PASSAGE GIVEN
**********

1)  as an attachment I enclose the log file
2) I did rebuild OpenMPI 2.1.1 with the --enable-debug feature and I
reinstalled it /usr/lib/local.
I ran all the examples in the examples directory. All passed except
oshmem_strided_puts where I got this message

[[48654,1],0][pshmem_iput.c:70:pshmem_short_iput] Target PE #1 is not in
valid range
--
SHMEM_ABORT was invoked on rank 0 (pid 13409, host=a-Vostro-3800) with
errorcode -1.
--


3) I deleted all old OpenMPI versions under /usr/local/lib.
4) I am using the COSMO weather model - http://www.cosmo-model.org/ to run
simulations
The support staff claim they have seen no errors with a similar setup. They
use

1) gfortran 4.8.5
2) OpenMPI 1.10.1

The only difference is I use OpenMPI 2.1.1.

5) I did try this option as well mpirun --mca btl tcp,self -np 4 cosmo. and
I got the same error as in the mpi_logs file

6) Regarding compiler and linking options on Ubuntu 16.04

mpif90 --showme:compile and --showme:link give me the options for compiling
and linking.

Here are the options from my makefile

-pthread -lmpi_usempi -lmpi_mpifh -lmpi for linking

7) I have a 64 bit OS.

Well I think I have responded all of your questions. In any case I have not
please let me know and I will respond ASAP. The only thing I have not done
is look at /usr/local/include. I saw some old OpenMPI files there. If those
need to be deleted I will do after I hear from you.

Best regards,
Ashwin.

**********

Collection entries
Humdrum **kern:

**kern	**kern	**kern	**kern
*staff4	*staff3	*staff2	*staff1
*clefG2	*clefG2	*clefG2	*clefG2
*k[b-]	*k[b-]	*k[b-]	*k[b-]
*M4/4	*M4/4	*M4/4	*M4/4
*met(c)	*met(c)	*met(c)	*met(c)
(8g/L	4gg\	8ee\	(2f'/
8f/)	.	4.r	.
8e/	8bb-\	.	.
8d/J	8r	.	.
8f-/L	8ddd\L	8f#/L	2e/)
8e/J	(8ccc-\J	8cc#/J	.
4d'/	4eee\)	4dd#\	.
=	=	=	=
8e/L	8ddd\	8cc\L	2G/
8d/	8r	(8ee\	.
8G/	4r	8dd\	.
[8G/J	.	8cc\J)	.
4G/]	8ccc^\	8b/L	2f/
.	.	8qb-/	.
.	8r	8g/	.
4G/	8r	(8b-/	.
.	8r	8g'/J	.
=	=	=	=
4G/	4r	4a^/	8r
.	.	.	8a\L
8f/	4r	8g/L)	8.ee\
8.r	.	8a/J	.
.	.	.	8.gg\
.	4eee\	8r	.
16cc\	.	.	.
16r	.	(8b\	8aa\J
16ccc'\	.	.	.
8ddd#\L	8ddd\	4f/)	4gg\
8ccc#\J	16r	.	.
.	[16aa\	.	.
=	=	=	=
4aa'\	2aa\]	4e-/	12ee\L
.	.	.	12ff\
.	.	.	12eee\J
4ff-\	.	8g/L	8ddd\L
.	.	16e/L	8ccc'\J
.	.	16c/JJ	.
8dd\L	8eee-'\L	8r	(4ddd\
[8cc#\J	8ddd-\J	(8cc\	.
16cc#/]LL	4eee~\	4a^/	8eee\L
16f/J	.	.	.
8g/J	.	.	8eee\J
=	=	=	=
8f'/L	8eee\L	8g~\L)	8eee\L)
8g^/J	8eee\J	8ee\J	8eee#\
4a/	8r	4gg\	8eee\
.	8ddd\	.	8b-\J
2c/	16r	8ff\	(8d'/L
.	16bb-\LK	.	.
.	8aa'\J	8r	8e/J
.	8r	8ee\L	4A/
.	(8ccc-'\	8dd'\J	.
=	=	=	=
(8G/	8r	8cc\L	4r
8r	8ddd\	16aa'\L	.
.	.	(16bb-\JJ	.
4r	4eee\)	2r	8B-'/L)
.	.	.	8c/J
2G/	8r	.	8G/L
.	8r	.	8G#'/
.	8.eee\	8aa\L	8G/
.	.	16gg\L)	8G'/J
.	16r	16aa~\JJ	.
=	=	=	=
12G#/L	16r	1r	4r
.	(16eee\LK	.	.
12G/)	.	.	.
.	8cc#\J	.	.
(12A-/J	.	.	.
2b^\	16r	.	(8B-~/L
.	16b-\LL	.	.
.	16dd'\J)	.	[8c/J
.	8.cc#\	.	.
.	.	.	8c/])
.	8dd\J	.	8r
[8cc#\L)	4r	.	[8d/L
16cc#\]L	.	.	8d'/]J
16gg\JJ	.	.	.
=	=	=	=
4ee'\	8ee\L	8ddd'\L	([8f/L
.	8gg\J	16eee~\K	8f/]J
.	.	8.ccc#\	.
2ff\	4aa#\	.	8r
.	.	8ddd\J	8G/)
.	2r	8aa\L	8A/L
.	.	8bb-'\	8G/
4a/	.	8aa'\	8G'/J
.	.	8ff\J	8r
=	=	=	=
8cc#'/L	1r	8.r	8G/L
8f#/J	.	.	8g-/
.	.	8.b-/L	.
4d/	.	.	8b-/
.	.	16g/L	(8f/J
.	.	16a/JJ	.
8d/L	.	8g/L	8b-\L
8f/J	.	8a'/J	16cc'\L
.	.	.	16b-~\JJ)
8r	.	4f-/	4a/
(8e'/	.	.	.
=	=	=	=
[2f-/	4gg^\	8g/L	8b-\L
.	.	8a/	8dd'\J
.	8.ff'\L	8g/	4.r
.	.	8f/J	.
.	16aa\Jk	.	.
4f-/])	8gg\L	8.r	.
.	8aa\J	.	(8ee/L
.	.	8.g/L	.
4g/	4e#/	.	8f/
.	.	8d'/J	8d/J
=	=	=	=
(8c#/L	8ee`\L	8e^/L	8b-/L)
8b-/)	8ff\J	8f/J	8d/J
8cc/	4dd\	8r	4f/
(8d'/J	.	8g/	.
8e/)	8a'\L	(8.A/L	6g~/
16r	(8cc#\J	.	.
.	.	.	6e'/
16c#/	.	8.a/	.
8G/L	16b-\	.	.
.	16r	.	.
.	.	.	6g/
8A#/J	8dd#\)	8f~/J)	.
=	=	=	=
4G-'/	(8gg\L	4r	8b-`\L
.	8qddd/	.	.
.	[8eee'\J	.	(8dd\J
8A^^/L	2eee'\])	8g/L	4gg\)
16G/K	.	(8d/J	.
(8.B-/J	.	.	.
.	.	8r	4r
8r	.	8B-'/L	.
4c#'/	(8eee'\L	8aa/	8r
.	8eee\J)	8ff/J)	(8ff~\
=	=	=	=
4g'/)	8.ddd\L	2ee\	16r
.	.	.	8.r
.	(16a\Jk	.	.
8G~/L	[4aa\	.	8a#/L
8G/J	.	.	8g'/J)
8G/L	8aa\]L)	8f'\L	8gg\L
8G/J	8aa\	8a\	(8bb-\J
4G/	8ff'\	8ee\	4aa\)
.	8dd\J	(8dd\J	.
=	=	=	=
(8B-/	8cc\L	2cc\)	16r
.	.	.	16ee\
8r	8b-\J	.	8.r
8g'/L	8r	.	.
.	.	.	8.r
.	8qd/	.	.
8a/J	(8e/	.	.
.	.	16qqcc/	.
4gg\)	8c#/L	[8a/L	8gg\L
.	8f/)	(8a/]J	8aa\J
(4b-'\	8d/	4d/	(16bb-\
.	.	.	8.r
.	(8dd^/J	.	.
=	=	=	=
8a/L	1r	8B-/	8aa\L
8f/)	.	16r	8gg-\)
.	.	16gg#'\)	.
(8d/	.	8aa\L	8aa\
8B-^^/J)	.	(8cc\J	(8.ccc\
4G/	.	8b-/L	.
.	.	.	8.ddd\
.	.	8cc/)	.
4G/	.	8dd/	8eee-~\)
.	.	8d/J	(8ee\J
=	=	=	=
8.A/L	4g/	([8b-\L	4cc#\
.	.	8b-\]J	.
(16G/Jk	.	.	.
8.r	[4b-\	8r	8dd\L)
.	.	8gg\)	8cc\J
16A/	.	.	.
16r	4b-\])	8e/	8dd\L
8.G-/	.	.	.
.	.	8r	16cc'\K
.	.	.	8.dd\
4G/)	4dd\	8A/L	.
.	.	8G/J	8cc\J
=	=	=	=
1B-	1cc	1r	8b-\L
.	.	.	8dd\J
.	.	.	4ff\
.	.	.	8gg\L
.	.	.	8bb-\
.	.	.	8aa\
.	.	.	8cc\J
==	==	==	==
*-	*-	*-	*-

**********

WHAT THIS EXERCISE ASKS
A. For each statement below, decide whether the OpenMPI message supports it. Answer yes or no and quote the deciding words. (i) Every program in the examples directory passed except oshmem_strided_puts. (ii) The support staff run OpenMPI 2.1.1. (iii) The writer has already removed the old OpenMPI files found in /usr/local/include.
B. List every linking option that the OpenMPI message quotes from the makefile.
C. Update the OpenMPI message, covering everything from "I ran all the" down to "errorcode -1.", and replace "examples directory" with "test directory".

EXPECTED ANSWERS
A.
(i) Yes: "All passed except oshmem_strided_puts"
(ii) No: "The only difference is I use OpenMPI 2.1.1."
(iii) No: "The only thing I have not done is look at /usr/local/include."

B. -pthread, -lmpi_usempi, -lmpi_mpifh, -lmpi

C.
I ran all the examples in the test directory. All passed except
oshmem_strided_puts where I got this message

[[48654,1],0][pshmem_iput.c:70:pshmem_short_iput] Target PE #1 is not in
valid range
--
SHMEM_ABORT was invoked on rank 0 (pid 13409, host=a-Vostro-3800) with
errorcode -1.